# [DATA SHOWN]
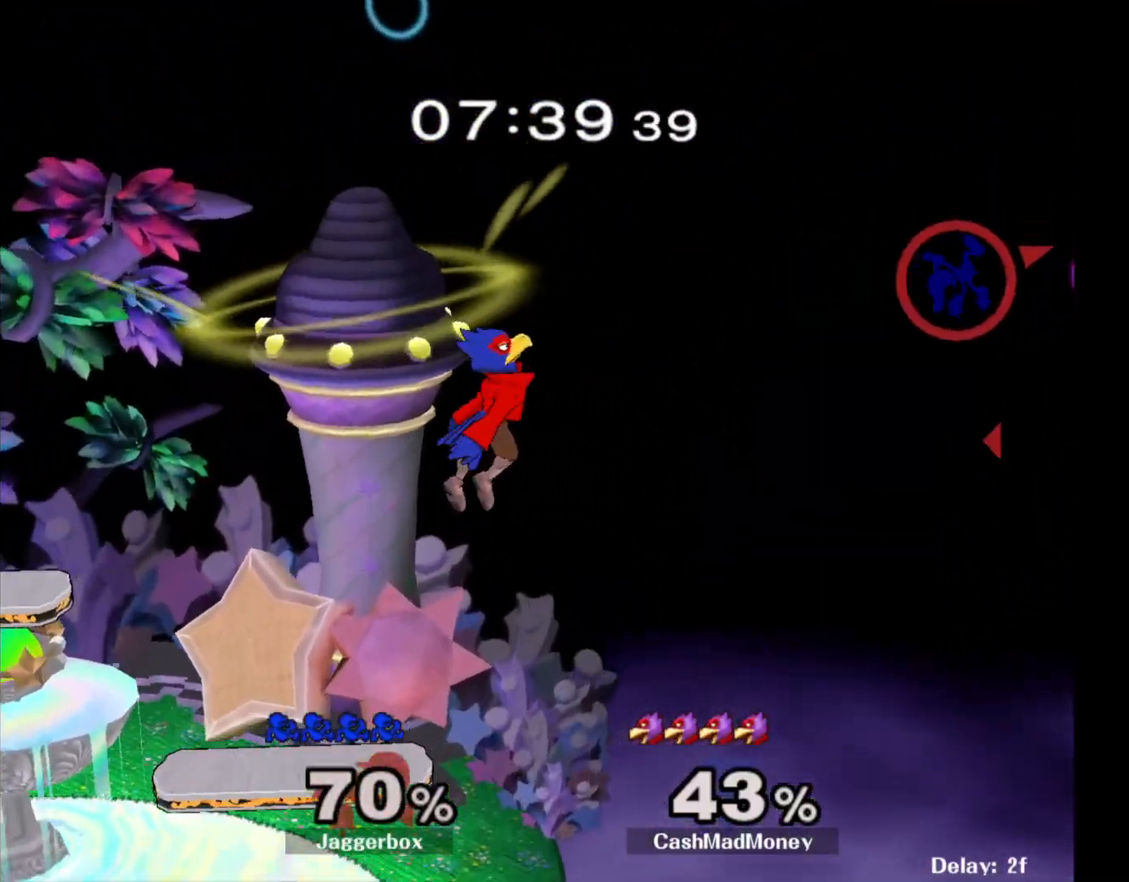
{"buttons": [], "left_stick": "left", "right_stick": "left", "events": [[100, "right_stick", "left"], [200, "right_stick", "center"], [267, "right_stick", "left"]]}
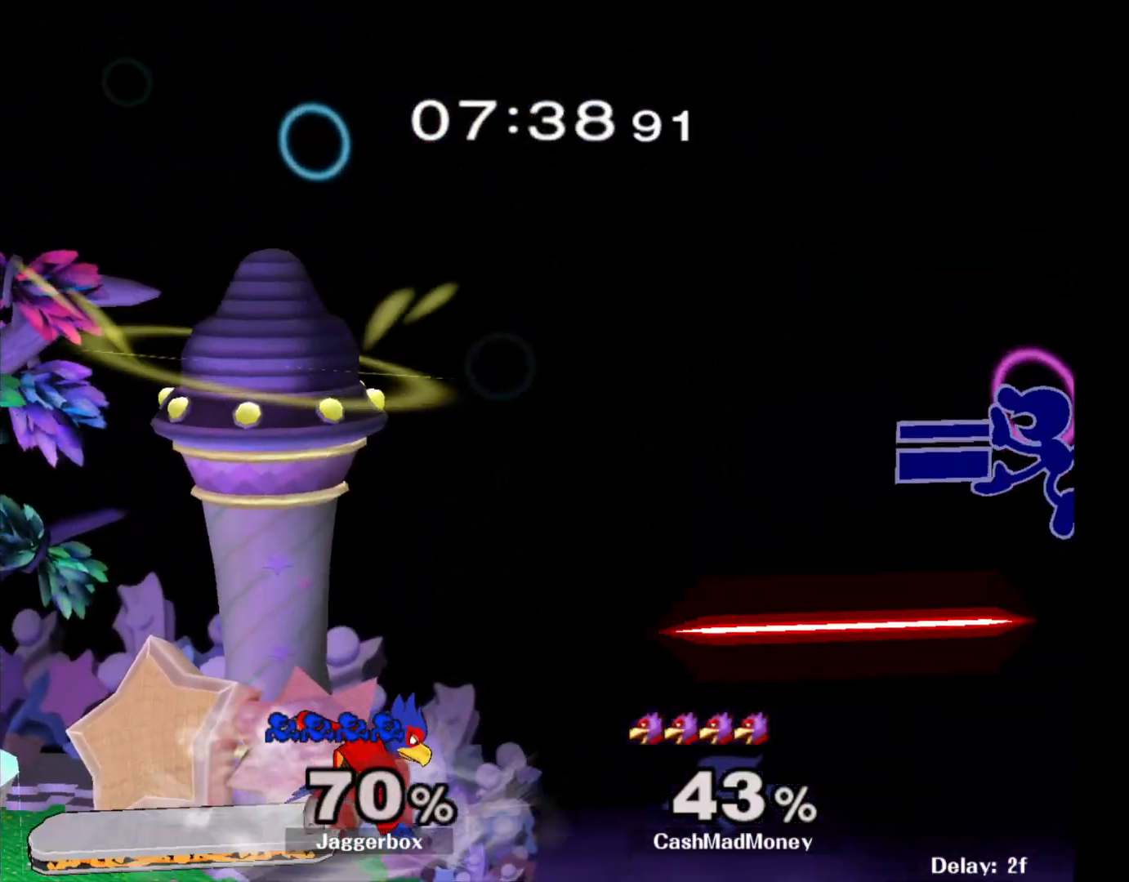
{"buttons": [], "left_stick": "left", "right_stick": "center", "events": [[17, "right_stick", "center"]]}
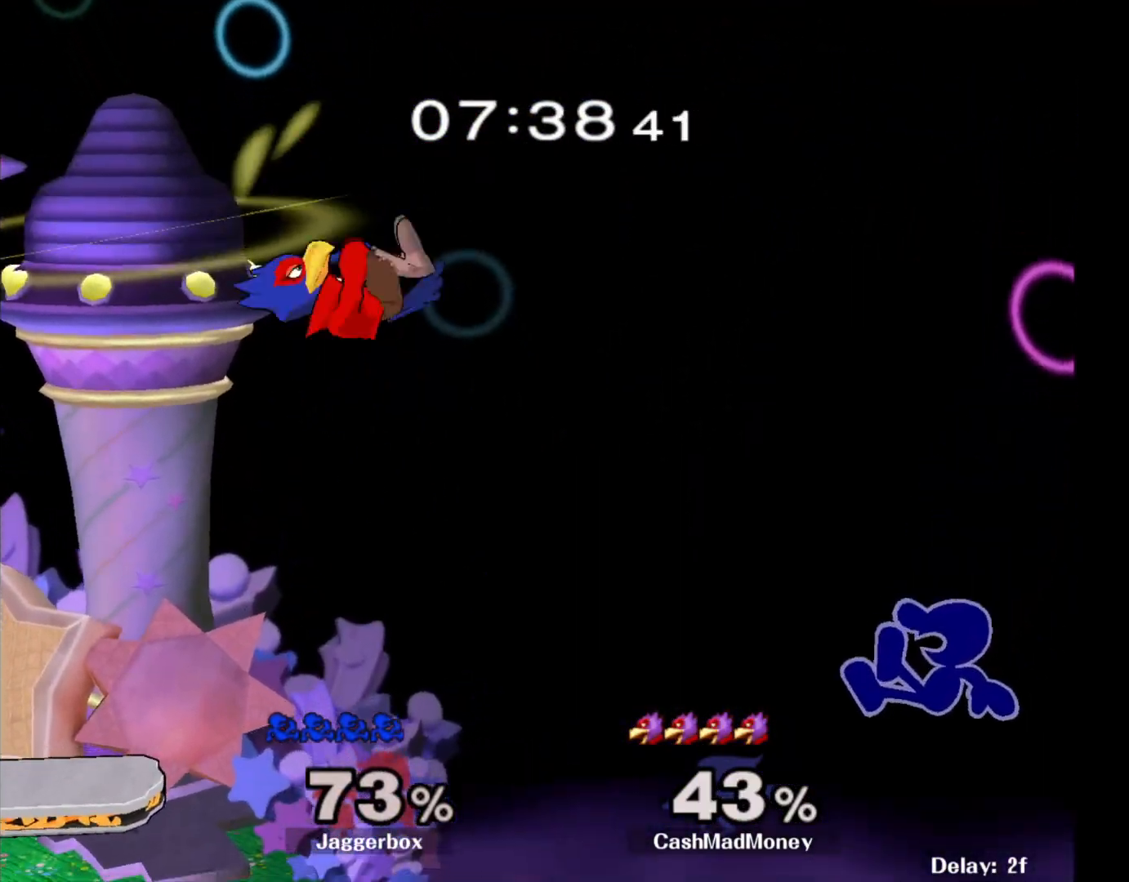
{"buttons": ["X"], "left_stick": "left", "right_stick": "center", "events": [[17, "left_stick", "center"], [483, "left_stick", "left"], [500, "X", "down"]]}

# [WHAT TO WORK ON]
Please copy out the material above exactly, with the images removed.

# [TASK OUTPUT]
{"buttons": [], "left_stick": "left", "right_stick": "left", "events": [[100, "right_stick", "left"], [200, "right_stick", "center"], [267, "right_stick", "left"]]}
{"buttons": [], "left_stick": "left", "right_stick": "center", "events": [[17, "right_stick", "center"]]}
{"buttons": ["X"], "left_stick": "left", "right_stick": "center", "events": [[17, "left_stick", "center"], [483, "left_stick", "left"], [500, "X", "down"]]}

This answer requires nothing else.